[MGI35-P08] Algorithms to use accelerators effectively with FDPS and performance of applications
Keywords:Computational Science, Software development, Accelerators
However, it is becoming increasingly difficult to develop a simulation code that runs efficiently on modern HPC (high-performance computing) systems. The main reason for this difficulty is that modern HPC platforms have become very complex, and thus it requires lots of efforts necessary to develop complex programs to make efficient use of such platforms. Typical modern HPC systems are actually a cluster of computing nodes connected a network with a limited communication bandwidth. The number of nodes can reach up to 100,000 in the largest systems at present. Thus, we need to develop simulation code so that it shows a good load balance and requires minimal communication. In recent years, the architecture of large-scale HPC systems have been shifting from homogeneous multi-core processors to accelerator-based systems and heterogeneous multi-core processors for economical reasons. This makes code development more difficult for the following reasons. One is that for many applications, the communication bandwidth between CPUs and accelerators becomes the bottleneck. The second one is that because CPUs and accelerators have separate memory spaces, the programming is complicated and we cannot use existing programs. Thus, the time required for code development has been increasing more and more, which causes stagnation of research.

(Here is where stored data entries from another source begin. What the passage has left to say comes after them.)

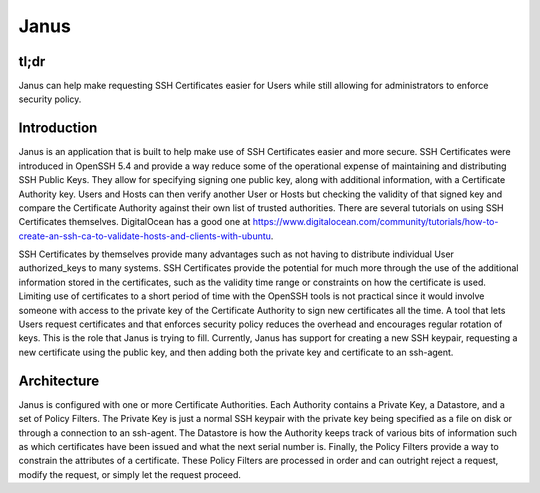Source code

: =====
Janus
=====

tl;dr
-----

Janus can help make requesting SSH Certificates easier for Users while still
allowing for administrators to enforce security policy.

Introduction
------------

Janus is an application that is built to help make use of SSH Certificates
easier and more secure. SSH Certificates were introduced in OpenSSH 5.4 and
provide a way reduce some of the operational expense of maintaining and
distributing SSH Public Keys. They allow for specifying signing one public key,
along with additional information, with a Certificate Authority key. Users and
Hosts can then verify another User or Hosts but checking the validity of that
signed key and compare the Certificate Authority against their own list of
trusted authorities. There are several tutorials on using SSH Certificates
themselves. DigitalOcean has a good one at
https://www.digitalocean.com/community/tutorials/how-to-create-an-ssh-ca-to-validate-hosts-and-clients-with-ubuntu.

SSH Certificates by themselves provide many advantages such as not having to
distribute individual User authorized_keys to many systems. SSH Certificates
provide the potential for much more through the use of the additional
information stored in the certificates, such as the validity time range or
constraints on how the certificate is used. Limiting use of certificates to a
short period of time with the OpenSSH tools is not practical since it would
involve someone with access to the private key of the Certificate Authority to
sign new certificates all the time. A tool that lets Users request certificates
and that enforces security policy reduces the overhead and encourages regular
rotation of keys. This is the role that Janus is trying to fill. Currently,
Janus has support for creating a new SSH keypair, requesting a new certificate
using the public key, and then adding both the private key and certificate to an
ssh-agent.

Architecture
------------

Janus is configured with one or more Certificate Authorities. Each Authority
contains a Private Key, a Datastore, and a set of Policy Filters. The Private
Key is just a normal SSH keypair with the private key being specified as a file
on disk or through a connection to an ssh-agent. The Datastore is how the
Authority keeps track of various bits of information such as which certificates
have been issued and what the next serial number is. Finally, the Policy Filters
provide a way to constrain the attributes of a certificate. These Policy Filters
are processed in order and can outright reject a request, modify the request, or
simply let the request proceed.

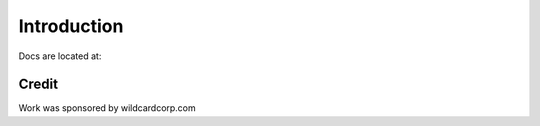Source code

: Introduction
============

Docs are located at: 

Credit
------

Work was sponsored by wildcardcorp.com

To improve the situation, we have developed a framework called FDPS (Framework for Developing Particle Simulators), which enables researchers to develop their own high-performance parallel particle-based simulation programs easily. The basic idea of FDPS is to provide a high-performance implementation of parallel algorithms for particle-based simulations in a ``generic" form, so that researchers can define his/her own particle data structure and interparticle interaction functions and supply them to FDPS framework. FDPS framework compiled with user-supplied data type and interaction function provides all necessary functions for parallelization, and using those functions researchers can write their programs as though they are writing simple non-parallel program which runs on their laptop computers. FDPS offers very good performance on large-scale parallel systems consisting of ``homogeneous" multi-core processors, such as K computer and Cray systems based on x86 processors. In FDPS version 2, we have extended FDPS so that it can use accelerators by writing the interaction function that uses the accelerator hardware. However, the efficiency was limited by the latency and bandwidth of communication between the CPU and the accelerator and also by the mismatch between the available degree of parallelism of the interaction function and that of the hardware parallelism, and thus would be rather poor.
In order to make it possible for FDPS to use more efficiently accelerator hardware such as GPGPUs (General-purpose computing on graphics processing units), we introduced a new interface of user-provided interaction function. We also implemented new techniques which reduce the amount of work on the side of CPU per timestep and amount of communication between CPU and accelerators. We have measured the performance of N-body simulations on a systems with NVIDIA Volta GPGPU using FDPS and the achieved performance is around 27 % of the theoretical peak limit.